_Collected data:_
* * * * *

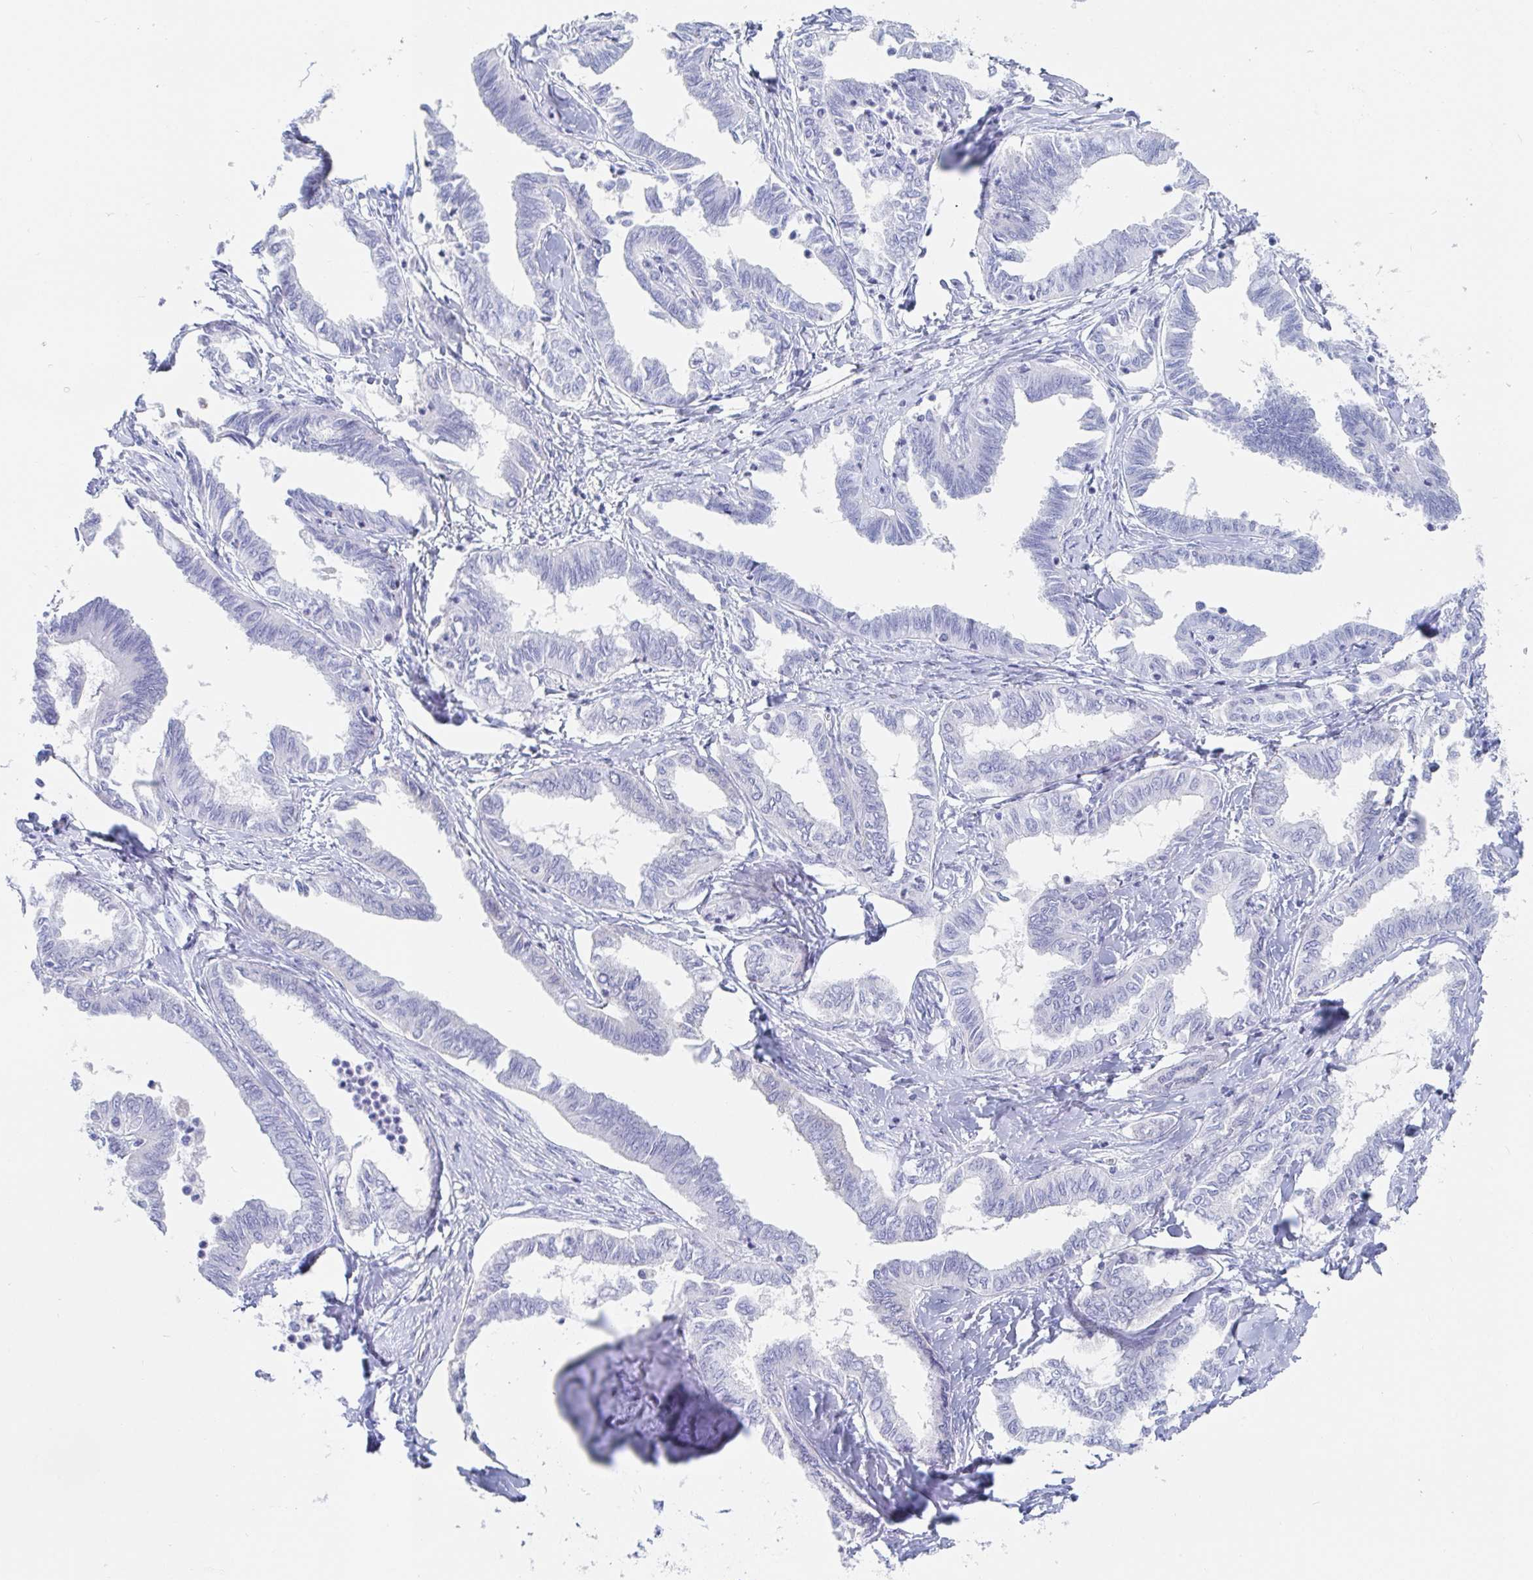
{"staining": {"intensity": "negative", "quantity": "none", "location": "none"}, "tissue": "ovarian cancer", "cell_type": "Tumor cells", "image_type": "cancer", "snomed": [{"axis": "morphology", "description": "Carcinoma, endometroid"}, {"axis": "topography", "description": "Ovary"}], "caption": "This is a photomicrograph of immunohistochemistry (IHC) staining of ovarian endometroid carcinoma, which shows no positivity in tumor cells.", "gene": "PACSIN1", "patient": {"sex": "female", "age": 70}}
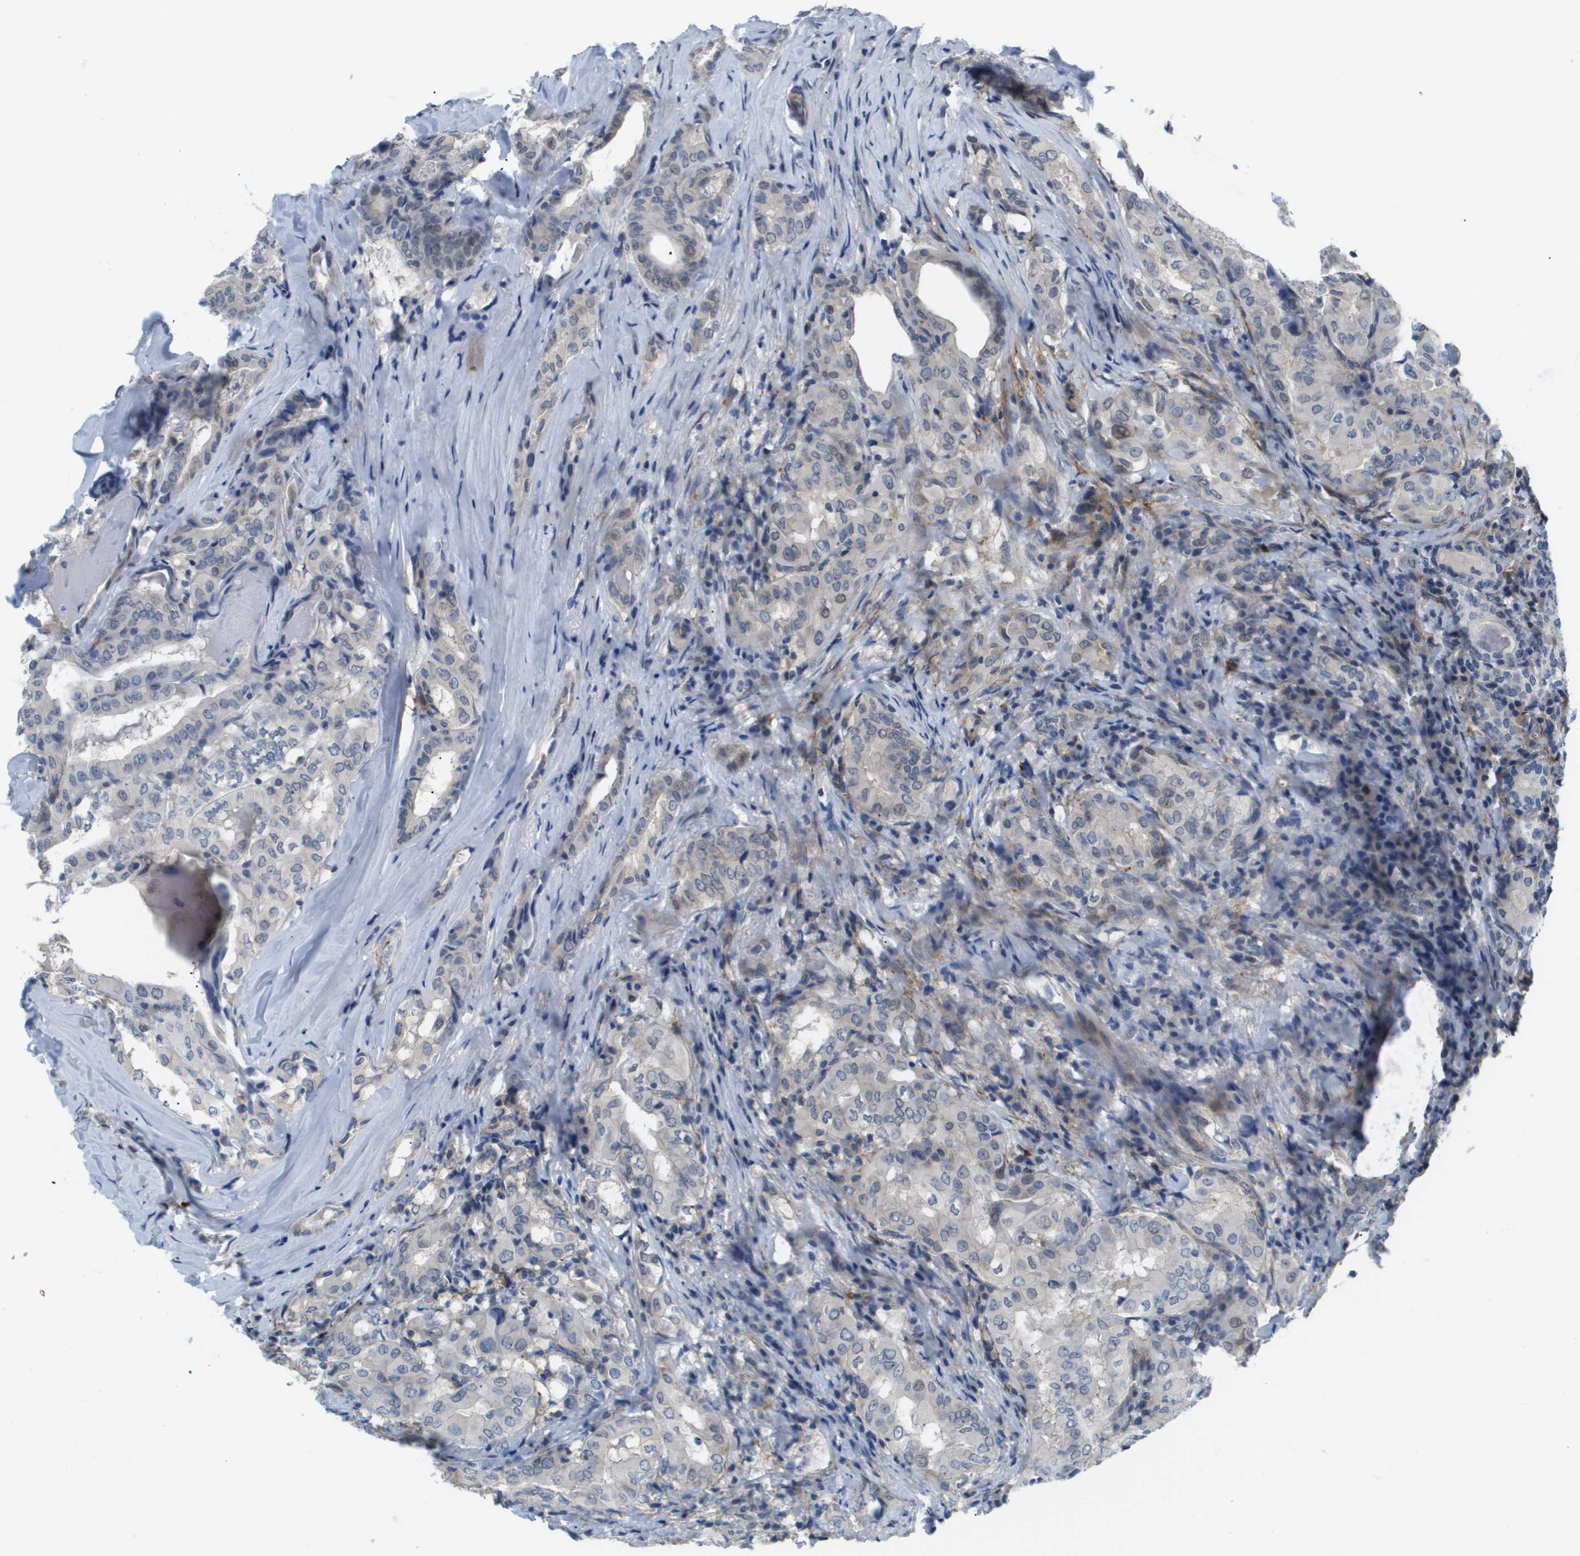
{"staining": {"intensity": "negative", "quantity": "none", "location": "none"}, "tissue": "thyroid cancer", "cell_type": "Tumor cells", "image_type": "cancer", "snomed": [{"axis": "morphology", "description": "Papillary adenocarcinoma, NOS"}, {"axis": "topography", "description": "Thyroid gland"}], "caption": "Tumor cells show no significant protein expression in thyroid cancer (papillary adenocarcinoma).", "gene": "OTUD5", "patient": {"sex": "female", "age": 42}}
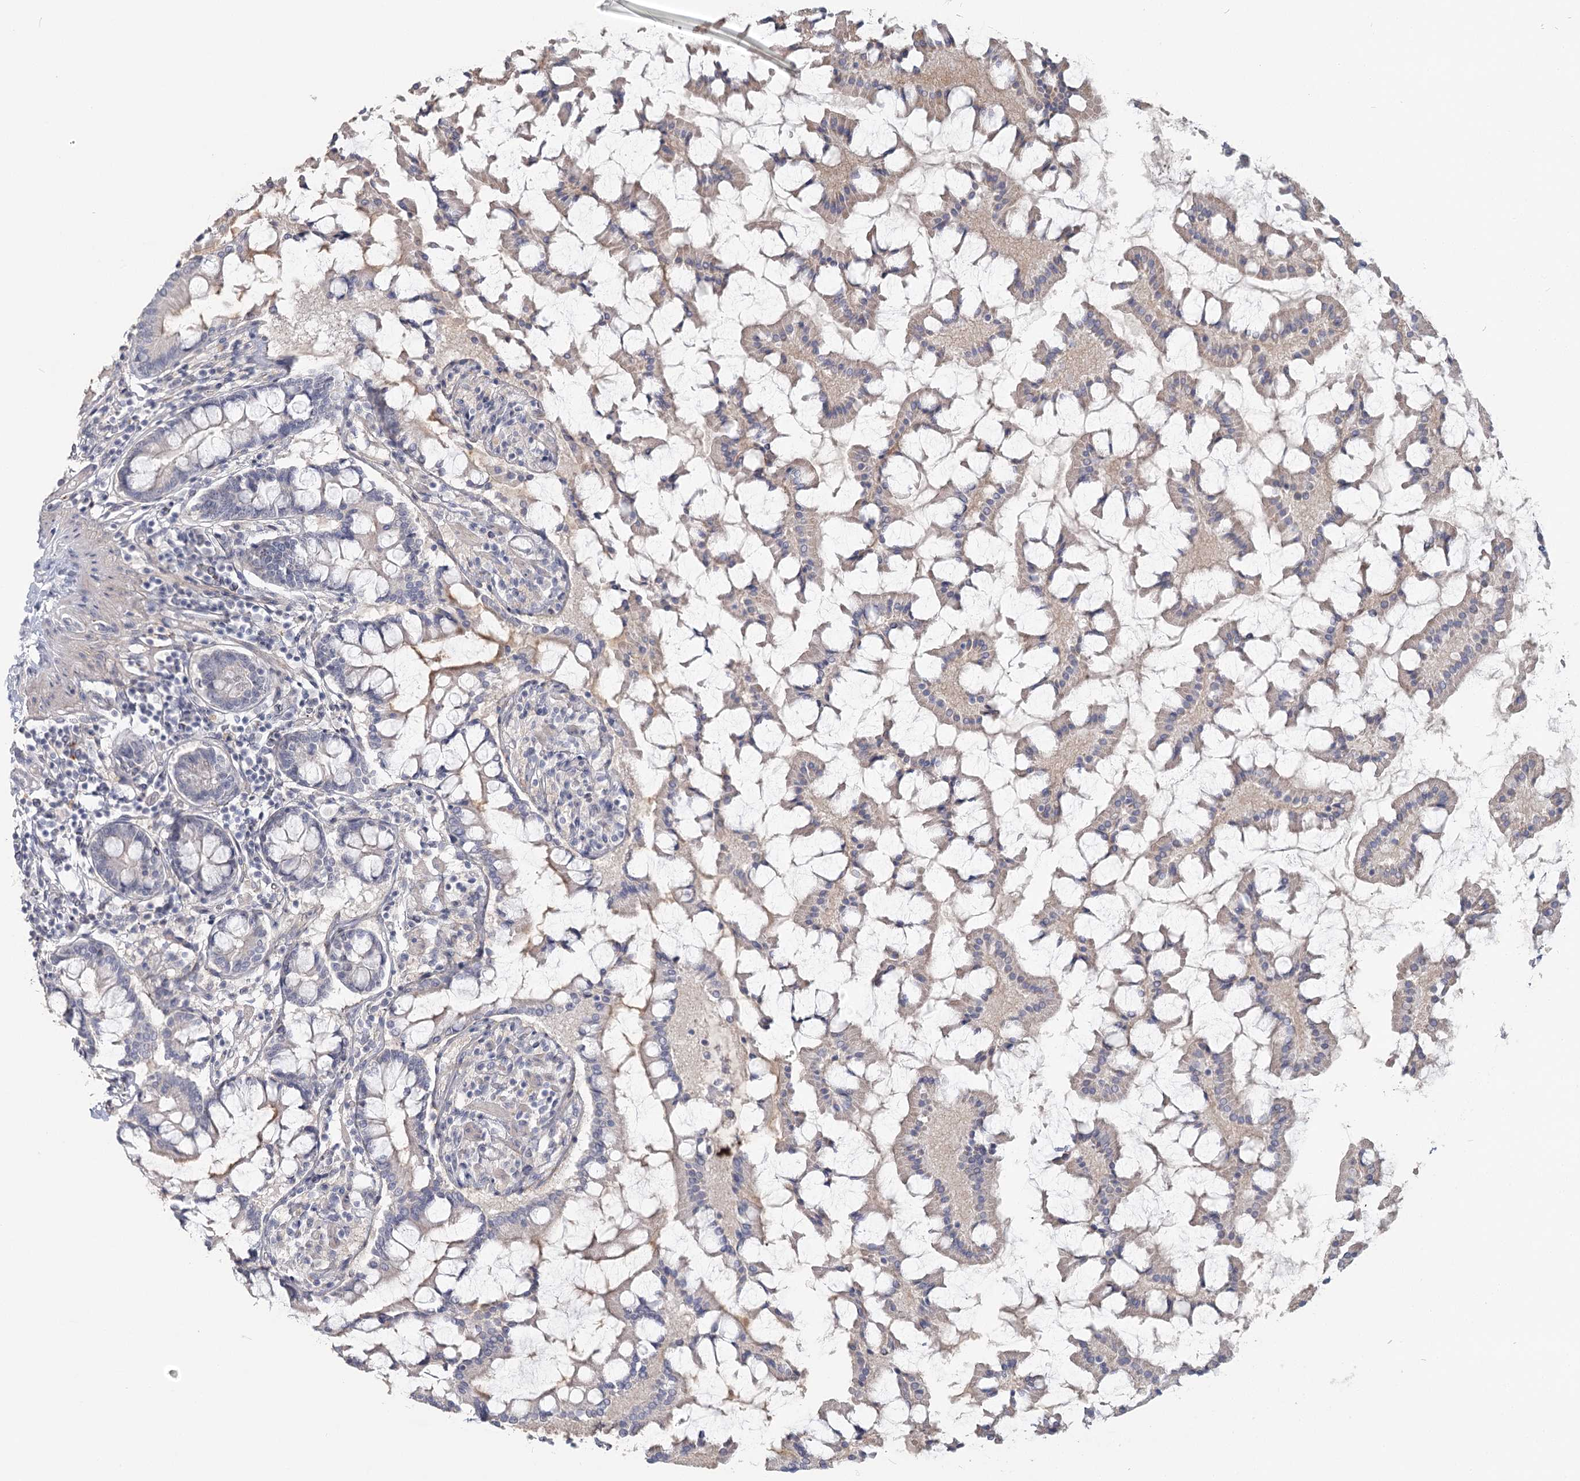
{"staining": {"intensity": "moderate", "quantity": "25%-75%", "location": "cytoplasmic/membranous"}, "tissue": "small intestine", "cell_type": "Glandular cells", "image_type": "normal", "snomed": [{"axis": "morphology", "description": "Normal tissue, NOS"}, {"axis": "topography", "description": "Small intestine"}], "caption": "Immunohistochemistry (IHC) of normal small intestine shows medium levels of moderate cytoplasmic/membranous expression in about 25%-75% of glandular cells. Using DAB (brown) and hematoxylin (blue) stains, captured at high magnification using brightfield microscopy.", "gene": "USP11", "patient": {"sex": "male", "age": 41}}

* * * * *

_What the exercise asks:_
Please transcribe each line above exactly, but leave the images out.

_Final answer:_
{"staining": {"intensity": "negative", "quantity": "none", "location": "none"}, "tissue": "ovarian cancer", "cell_type": "Tumor cells", "image_type": "cancer", "snomed": [{"axis": "morphology", "description": "Carcinoma, endometroid"}, {"axis": "topography", "description": "Ovary"}], "caption": "This is a photomicrograph of immunohistochemistry (IHC) staining of ovarian endometroid carcinoma, which shows no positivity in tumor cells.", "gene": "PACSIN1", "patient": {"sex": "female", "age": 70}}
{"staining": {"intensity": "negative", "quantity": "none", "location": "none"}, "tissue": "thyroid cancer", "cell_type": "Tumor cells", "image_type": "cancer", "snomed": [{"axis": "morphology", "description": "Papillary adenocarcinoma, NOS"}, {"axis": "topography", "description": "Thyroid gland"}], "caption": "Tumor cells show no significant protein expression in thyroid cancer (papillary adenocarcinoma).", "gene": "OTUD5", "patient": {"sex": "female", "age": 42}}
{"staining": {"intensity": "moderate", "quantity": "25%-75%", "location": "cytoplasmic/membranous"}, "tissue": "small intestine", "cell_type": "Glandular cells", "image_type": "normal", "snomed": [{"axis": "morphology", "description": "Normal tissue, NOS"}, {"axis": "topography", "description": "Small intestine"}], "caption": "Immunohistochemistry (IHC) of normal small intestine shows medium levels of moderate cytoplasmic/membranous expression in about 25%-75% of glandular cells. Using DAB (brown) and hematoxylin (blue) stains, captured at high magnification using brightfield microscopy.", "gene": "USP11", "patient": {"sex": "male", "age": 41}}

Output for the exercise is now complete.